Exercise details: Count the lines in the listing below that contain the string "читать", treating uppercase and lowercase letters as different. Reply with the number alone.

Provided data:

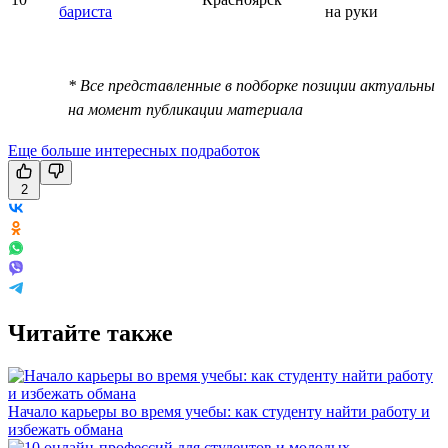
бариста
на руки
* Все представленные в подборке позиции актуальны
на момент публикации материала
Еще больше интересных подработок
2
Читайте также
Начало карьеры во время учебы: как студенту найти работу и
избежать обмана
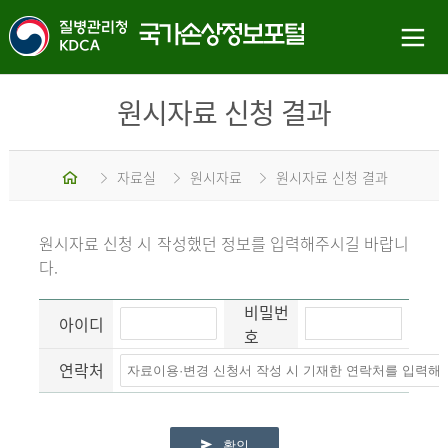
원시자료 신청 결과
홈
자료실
원시자료
원시자료 신청 결과
원시자료 신청 시 작성했던 정보를 입력해주시길 바랍니
다.
비밀번
아이디
호
연락처
확인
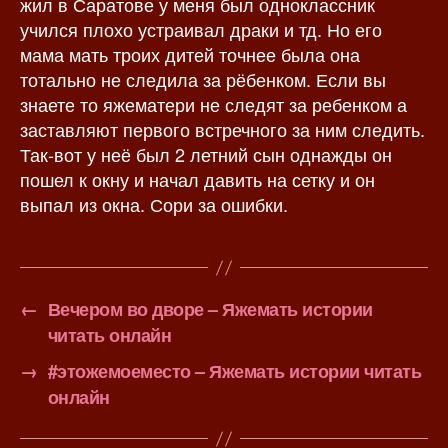
жил в Саратове у меня был одноклассник
п
и
учился плохо устраивал драки и тд. Но его
и
с
мама мать троих дитей точнее была она
с
и
тотально не следила за рёбенком. Если вы
и
знаете то яжематери не следят за ребенком а
заставляют первого встречного за ним следить.
Так-вот у неё был 2 летний сын однажды он
пошел к окну и начал давить на сетку и он
выпал из окна. Сори за ошибки.
←
Вечером во дворе – Яжемать истории
читать онлайн
→
#этожемоеместо – Яжемать истории читать
онлайн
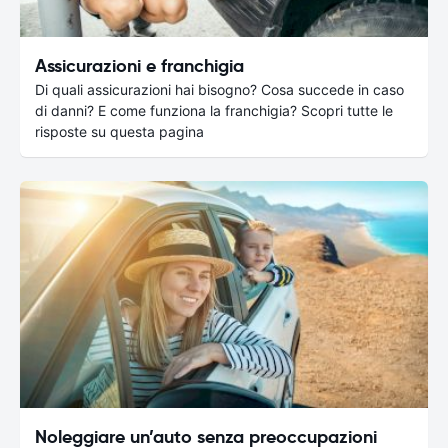
Assicurazioni e franchigia
Di quali assicurazioni hai bisogno? Cosa succede in caso
di danni? E come funziona la franchigia? Scopri tutte le
risposte su questa pagina
Noleggiare un’auto senza preoccupazioni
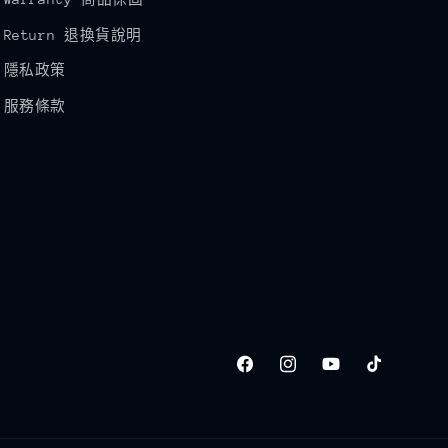
Return 退換貨說明
隱私政策
服務條款
Facebook
Instagram
YouTube
TikTok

Task answer: 2